• Check your understanding
(A) Using the review of recordings of Dvorak's 'Slavonic' quartet, decide whether each statement agrees with it: (i) the reviewer prefers the 1997 Wihan recording to the group's newer one; (ii) the remastered 1963 Vlach recording no longer has any hiss; (iii) the Takacs reading is lighter in the dumka. For each, answer yes or no and quote the words of the review that decide it.
(B) In the review, swap "unfussy" for "straightforward" and write out again the part that opens with the words "Prague* - like" and closes with "performance. I do.".

• Excerpt
# Dvorak String Quartet 10 'Slavonic' op.51 (SQ review)



## Merl (Jul 28, 2016)

A live recording NYO Canada Quartet 






Recommended
ABQ
Janacek (1957)
Budapest (1956)
Kapralova
New Zealand
Britten
Bennewitz
Wihan (2019)
Australian
Vogler
American String Quartet

*Hugely recommended

Panocha* (1993 & 2005) - the Camerata remake slightly beats their previous recording as its more characterful but its such fine margins that I put them both on an equal footing.
*Albion* - smooth, warm and dreamy and a bit more rusticity would have nudged it higher.
*Emerson* - the Emersons play this one very intelligently. Darker and very intimate, the Emersons really dig into the finale with gusto.
*Lindsays* - idiomatic and keenly played. The Lindsays capture the bucolic nature of the 10th really well.
*Stamitz* - a slower, more melancholy reading but with delightful ensemble playing.
*Wihan (1997)* - I prefer this to their better recorded, better mixed, better played new account just because it sounds less polished, more fresh-faced and impulsive. I particularly like how they cling on by their fingernails in an impressive finale.

*Special

Prague* - like the old Vlach recording this has bags of character. 
*Vlach (new)* - whilst not quite in the league of their predecessors I really enjoyed the unfussy way the Vlachs had with this one. The dumka can sometimes come across as a bit glum but that's not the case here. A few tiny intonation issues in the first violin but as a performance I find this one very hard to better.
*Vienna* (Camerata 2004) - chunky cello, old-style Italiano-like elegance, lots of vibrato and a fair bit of clout mark this one out as a particular fave amongst the also-ranks if you like this type of throwback performance. I do.
*Prazak* - just like the Panocha account but with more personality and an impulsive feel that the Panochas don't quite capture. Suffice to say the Prazaks + Dvorak = Quality.
*Talich* (2015) - you can rely on the Talichs, old or new, for one thing and that's just beautiful tone. Cohesively this makes a lot of sense and a bit more bottom end in the recording would have propelled it to the top. Highly lyrical.
*Takacs* - rich and darker (especially in the dumka) but impeccable tone. The Takacs' use of dynamics is legendary and rarely bettered.

*Top pick

Vlach (1963)* - just listen to the peppiness and verve of this recording and you'll hopefully come to the same conclusion as me that this is THE account of the Slavonic. Not too languid or morpish in the dumka and the finale absolutely rattles along with character abundant. A clear first choice for me this time regardless of the age of this recording (the remastered version sounds much better, btw) but it's still quite hissy. If you find the mono sound a little too basic then just try any of the list above for alternatives but you should really hear this out.


----------

• Listed entries
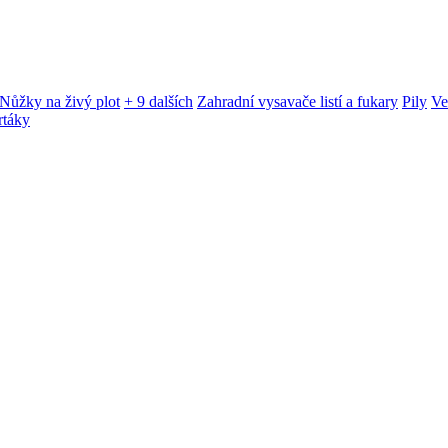
Nůžky na živý plot
+ 9 dalších
Zahradní vysavače listí a fukary
Pily
Ve
rtáky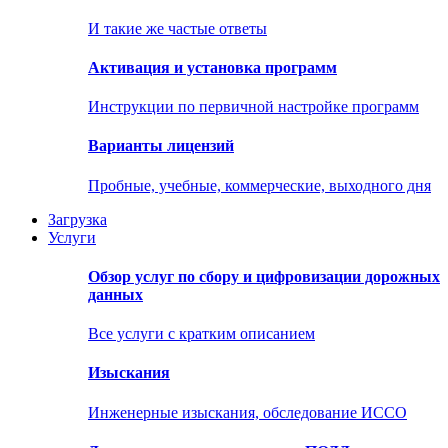
И такие же частые ответы
Активация и установка программ
Инструкции по первичной настройке программ
Варианты лицензий
Пробные, учебные, коммерческие, выходного дня
Загрузка
Услуги
Обзор услуг по сбору и цифровизации дорожных
данных
Все услуги с кратким описанием
Изыскания
Инженерные изыскания, обследование ИССО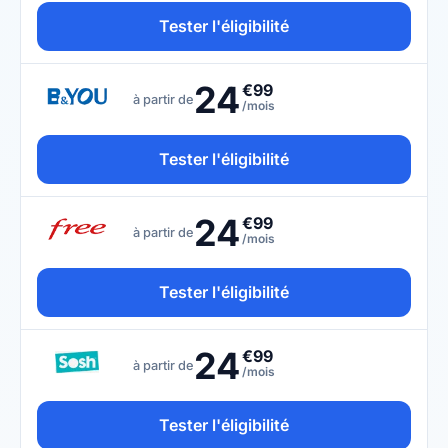
Tester l'éligibilité
24
€99
à partir de
/mois
Tester l'éligibilité
24
€99
à partir de
/mois
Tester l'éligibilité
24
€99
à partir de
/mois
Tester l'éligibilité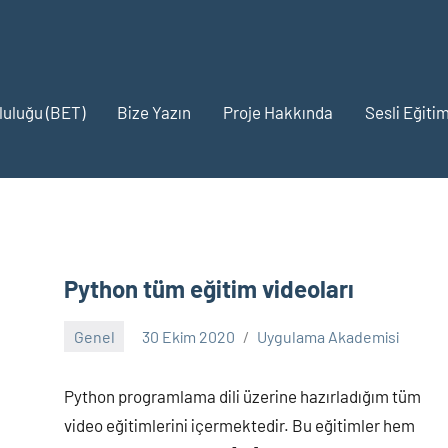
pluluğu (BET)
Bize Yazın
Proje Hakkında
Sesli Eğitim
Python tüm eğitim videoları
Genel
30 Ekim 2020
Uygulama Akademisi
Yorum
yapılmamış
Python programlama dili üzerine hazırladığım tüm
video eğitimlerini içermektedir. Bu eğitimler hem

• Answers to each task
(A)
(i) Yes: "I prefer this to their better recorded, better mixed, better played new account"
(ii) No: "but it's still quite hissy"
(iii) No: "rich and darker (especially in the dumka)"

(B)
Prague* - like the old Vlach recording this has bags of character. 
*Vlach (new)* - whilst not quite in the league of their predecessors I really enjoyed the straightforward way the Vlachs had with this one. The dumka can sometimes come across as a bit glum but that's not the case here. A few tiny intonation issues in the first violin but as a performance I find this one very hard to better.
*Vienna* (Camerata 2004) - chunky cello, old-style Italiano-like elegance, lots of vibrato and a fair bit of clout mark this one out as a particular fave amongst the also-ranks if you like this type of throwback performance. I do.